- Your objective:
Copy, from the entries below, each line where the word "There" can be found.

BEGIN Source records

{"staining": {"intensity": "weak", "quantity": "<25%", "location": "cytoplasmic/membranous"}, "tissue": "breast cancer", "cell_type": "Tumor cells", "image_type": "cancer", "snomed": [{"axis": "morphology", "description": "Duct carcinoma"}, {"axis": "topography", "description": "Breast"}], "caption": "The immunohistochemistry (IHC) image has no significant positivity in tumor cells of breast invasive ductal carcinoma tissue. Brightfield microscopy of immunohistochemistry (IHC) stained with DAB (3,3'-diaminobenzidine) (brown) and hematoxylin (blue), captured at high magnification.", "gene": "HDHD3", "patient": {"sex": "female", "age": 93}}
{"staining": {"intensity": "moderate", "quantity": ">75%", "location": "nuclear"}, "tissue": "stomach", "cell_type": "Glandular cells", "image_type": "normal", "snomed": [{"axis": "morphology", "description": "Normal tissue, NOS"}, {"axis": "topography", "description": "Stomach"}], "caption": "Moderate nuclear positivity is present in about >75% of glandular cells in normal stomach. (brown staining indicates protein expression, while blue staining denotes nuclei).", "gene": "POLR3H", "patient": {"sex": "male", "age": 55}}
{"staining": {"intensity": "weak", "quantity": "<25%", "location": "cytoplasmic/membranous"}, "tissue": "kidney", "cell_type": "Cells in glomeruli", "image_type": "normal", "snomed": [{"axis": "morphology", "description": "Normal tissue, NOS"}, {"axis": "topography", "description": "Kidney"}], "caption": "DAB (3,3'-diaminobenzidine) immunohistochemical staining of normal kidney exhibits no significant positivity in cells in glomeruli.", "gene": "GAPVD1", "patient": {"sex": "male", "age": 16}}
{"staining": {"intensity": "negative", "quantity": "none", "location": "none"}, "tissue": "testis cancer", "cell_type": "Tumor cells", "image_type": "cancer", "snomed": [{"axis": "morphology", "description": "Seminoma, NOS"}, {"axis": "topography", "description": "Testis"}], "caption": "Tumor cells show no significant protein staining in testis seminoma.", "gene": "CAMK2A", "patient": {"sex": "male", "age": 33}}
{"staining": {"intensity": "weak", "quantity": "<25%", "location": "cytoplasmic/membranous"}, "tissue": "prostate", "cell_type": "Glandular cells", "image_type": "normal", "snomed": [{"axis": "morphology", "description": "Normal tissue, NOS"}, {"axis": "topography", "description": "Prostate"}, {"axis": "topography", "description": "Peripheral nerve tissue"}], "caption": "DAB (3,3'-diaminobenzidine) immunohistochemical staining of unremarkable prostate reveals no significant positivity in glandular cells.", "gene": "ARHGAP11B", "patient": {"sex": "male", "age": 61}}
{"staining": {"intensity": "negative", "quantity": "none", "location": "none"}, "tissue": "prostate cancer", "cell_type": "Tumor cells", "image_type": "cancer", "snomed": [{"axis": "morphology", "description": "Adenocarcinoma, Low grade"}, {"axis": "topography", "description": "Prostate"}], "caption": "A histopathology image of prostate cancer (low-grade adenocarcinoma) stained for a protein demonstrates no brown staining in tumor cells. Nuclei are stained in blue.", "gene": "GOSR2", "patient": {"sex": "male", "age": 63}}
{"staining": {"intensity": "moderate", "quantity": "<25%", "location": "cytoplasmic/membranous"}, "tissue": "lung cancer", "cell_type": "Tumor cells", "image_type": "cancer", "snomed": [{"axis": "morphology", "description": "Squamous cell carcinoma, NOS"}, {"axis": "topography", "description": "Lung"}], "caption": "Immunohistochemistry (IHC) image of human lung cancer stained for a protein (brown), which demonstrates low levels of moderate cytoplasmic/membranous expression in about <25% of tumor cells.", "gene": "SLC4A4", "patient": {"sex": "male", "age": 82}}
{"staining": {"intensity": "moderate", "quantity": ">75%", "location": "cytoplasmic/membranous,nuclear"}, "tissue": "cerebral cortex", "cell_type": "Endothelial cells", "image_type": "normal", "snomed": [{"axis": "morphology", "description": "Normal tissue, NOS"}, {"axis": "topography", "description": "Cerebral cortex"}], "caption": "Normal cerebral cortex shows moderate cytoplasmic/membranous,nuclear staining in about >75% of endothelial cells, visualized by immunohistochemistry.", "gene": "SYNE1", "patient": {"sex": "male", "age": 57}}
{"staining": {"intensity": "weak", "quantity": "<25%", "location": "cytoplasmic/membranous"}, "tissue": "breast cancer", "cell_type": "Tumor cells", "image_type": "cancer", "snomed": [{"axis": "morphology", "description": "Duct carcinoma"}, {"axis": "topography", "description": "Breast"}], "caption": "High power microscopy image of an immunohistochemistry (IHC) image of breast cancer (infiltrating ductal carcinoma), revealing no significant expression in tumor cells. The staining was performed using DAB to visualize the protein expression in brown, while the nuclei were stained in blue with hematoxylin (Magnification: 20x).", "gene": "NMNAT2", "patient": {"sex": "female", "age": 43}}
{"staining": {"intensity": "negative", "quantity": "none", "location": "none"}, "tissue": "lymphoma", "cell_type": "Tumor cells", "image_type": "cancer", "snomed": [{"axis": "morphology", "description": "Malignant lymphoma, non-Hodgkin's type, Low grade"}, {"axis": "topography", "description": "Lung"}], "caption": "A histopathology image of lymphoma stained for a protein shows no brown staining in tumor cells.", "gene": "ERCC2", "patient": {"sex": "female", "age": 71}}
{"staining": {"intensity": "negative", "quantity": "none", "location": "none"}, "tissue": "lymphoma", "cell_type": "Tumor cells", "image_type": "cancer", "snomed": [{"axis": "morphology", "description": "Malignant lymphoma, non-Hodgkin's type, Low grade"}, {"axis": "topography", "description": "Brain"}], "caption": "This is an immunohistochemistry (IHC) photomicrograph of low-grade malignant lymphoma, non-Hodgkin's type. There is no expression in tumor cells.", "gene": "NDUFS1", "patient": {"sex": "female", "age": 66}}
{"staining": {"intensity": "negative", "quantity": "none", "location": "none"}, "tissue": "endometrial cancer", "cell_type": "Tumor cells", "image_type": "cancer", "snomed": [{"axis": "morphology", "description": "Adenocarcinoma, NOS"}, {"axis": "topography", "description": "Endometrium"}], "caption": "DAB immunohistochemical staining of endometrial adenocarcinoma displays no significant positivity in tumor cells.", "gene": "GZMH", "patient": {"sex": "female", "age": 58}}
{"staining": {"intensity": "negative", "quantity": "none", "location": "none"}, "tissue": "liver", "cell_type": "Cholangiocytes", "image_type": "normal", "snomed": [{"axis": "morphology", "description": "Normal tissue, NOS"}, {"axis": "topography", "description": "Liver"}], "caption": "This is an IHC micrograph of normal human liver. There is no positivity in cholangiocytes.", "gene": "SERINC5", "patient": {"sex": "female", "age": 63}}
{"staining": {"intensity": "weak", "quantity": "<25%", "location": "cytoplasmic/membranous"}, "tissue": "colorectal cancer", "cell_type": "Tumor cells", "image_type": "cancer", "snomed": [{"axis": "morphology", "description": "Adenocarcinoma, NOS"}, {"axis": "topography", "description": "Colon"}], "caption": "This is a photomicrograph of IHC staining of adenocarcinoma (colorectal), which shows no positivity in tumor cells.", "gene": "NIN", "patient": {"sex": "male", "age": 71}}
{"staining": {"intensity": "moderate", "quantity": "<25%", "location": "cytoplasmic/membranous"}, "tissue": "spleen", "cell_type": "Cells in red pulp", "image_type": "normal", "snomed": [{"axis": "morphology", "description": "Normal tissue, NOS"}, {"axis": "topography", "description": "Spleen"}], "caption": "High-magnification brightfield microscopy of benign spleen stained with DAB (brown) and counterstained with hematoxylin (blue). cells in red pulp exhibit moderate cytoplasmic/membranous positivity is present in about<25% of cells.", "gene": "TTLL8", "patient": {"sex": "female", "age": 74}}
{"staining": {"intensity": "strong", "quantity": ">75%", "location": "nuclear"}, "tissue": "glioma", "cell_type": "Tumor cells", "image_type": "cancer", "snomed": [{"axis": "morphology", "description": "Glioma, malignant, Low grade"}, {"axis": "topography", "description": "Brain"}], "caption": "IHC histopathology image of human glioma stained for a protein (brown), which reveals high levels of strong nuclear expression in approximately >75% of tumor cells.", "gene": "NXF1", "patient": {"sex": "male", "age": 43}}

END Source records

- Answer:
{"staining": {"intensity": "negative", "quantity": "none", "location": "none"}, "tissue": "lymphoma", "cell_type": "Tumor cells", "image_type": "cancer", "snomed": [{"axis": "morphology", "description": "Malignant lymphoma, non-Hodgkin's type, Low grade"}, {"axis": "topography", "description": "Brain"}], "caption": "This is an immunohistochemistry (IHC) photomicrograph of low-grade malignant lymphoma, non-Hodgkin's type. There is no expression in tumor cells.", "gene": "NDUFS1", "patient": {"sex": "female", "age": 66}}
{"staining": {"intensity": "negative", "quantity": "none", "location": "none"}, "tissue": "liver", "cell_type": "Cholangiocytes", "image_type": "normal", "snomed": [{"axis": "morphology", "description": "Normal tissue, NOS"}, {"axis": "topography", "description": "Liver"}], "caption": "This is an IHC micrograph of normal human liver. There is no positivity in cholangiocytes.", "gene": "SERINC5", "patient": {"sex": "female", "age": 63}}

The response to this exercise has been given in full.